### Travail demandé
D'après le texte sur le convoi druze :
(a) De quelles deux localités venaient les Druzes qui avaient donné des vivres et des articles à 20 heures ce jour-là ?
(b) Quelle était la longueur du camion rempli de dons ?
(c) À quelle heure les camions ont-ils atteint Sderot ?

### Bloc de texte
- - -

J’ai acheté trois affiches et un marqueur, et j’ai écrit « Ceci est une station de collecte pour les soldats et les familles », et j’espérais que nous réussirions à obtenir un ou deux cartons », raconte Badriya.
À 20 heures ce jour-là, les Druzes de tous âges de Daliyat al-Karmel et d’Isfiya, la ville voisine, avaient acheté et donné suffisamment de nourriture et d’articles tels que des produits d’hygiène pour les soldates pour remplir un camion de huit mètres de long et huit autres véhicules avec des remorques.
D’autres convois sont partis d’autres localités druzes.
Badriya et ses camions ont atteint la ville de Sderot, dans le Sud, à 2h30 du matin. Sur place, ils se sont dirigés vers le centre communautaire où la police et les soldats avaient installé un poste de commandement. La ville avait été prise d’assaut par les terroristes du Hamas la veille et un grand nombre d’habitants avaient été massacrés.
À peine arrivé, Badriya a senti le canon d’une arme à feu à l’arrière de sa tête. « Je ne savais pas si je devais parler en arabe, en hébreu ou en anglais », a-t-il raconté en riant.

- - -

### Données fournies
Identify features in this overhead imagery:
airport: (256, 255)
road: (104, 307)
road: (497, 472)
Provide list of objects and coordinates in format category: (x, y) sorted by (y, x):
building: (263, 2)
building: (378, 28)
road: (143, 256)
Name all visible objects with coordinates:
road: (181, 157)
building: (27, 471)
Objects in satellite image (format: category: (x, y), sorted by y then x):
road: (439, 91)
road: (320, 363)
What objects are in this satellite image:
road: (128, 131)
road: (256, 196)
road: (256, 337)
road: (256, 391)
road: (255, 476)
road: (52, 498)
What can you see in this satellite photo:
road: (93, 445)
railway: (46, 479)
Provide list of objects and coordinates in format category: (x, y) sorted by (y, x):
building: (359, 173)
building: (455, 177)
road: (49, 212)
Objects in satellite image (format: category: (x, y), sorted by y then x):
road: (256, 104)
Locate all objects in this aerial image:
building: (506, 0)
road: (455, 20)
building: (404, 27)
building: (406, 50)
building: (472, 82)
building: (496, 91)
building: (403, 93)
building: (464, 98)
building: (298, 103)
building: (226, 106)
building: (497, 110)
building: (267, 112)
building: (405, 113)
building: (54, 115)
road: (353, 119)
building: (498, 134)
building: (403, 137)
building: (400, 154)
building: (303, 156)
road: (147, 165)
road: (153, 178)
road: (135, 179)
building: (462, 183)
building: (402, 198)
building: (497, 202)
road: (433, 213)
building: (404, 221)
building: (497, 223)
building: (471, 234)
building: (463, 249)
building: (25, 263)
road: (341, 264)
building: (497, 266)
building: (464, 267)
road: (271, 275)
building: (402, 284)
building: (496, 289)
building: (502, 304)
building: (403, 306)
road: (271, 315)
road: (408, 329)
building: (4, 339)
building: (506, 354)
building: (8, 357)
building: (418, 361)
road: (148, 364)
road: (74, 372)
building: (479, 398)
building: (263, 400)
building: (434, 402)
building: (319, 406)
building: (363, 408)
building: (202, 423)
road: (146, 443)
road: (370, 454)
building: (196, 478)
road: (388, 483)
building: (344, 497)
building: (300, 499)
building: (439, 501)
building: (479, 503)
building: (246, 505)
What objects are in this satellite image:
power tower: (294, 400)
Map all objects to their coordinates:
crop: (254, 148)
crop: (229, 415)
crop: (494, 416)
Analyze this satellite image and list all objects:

- - -

### Réponse rédigée
(a) De Daliyat al-Karmel et d'Isfiya.
(b) Huit mètres.
(c) À 2h30 du matin.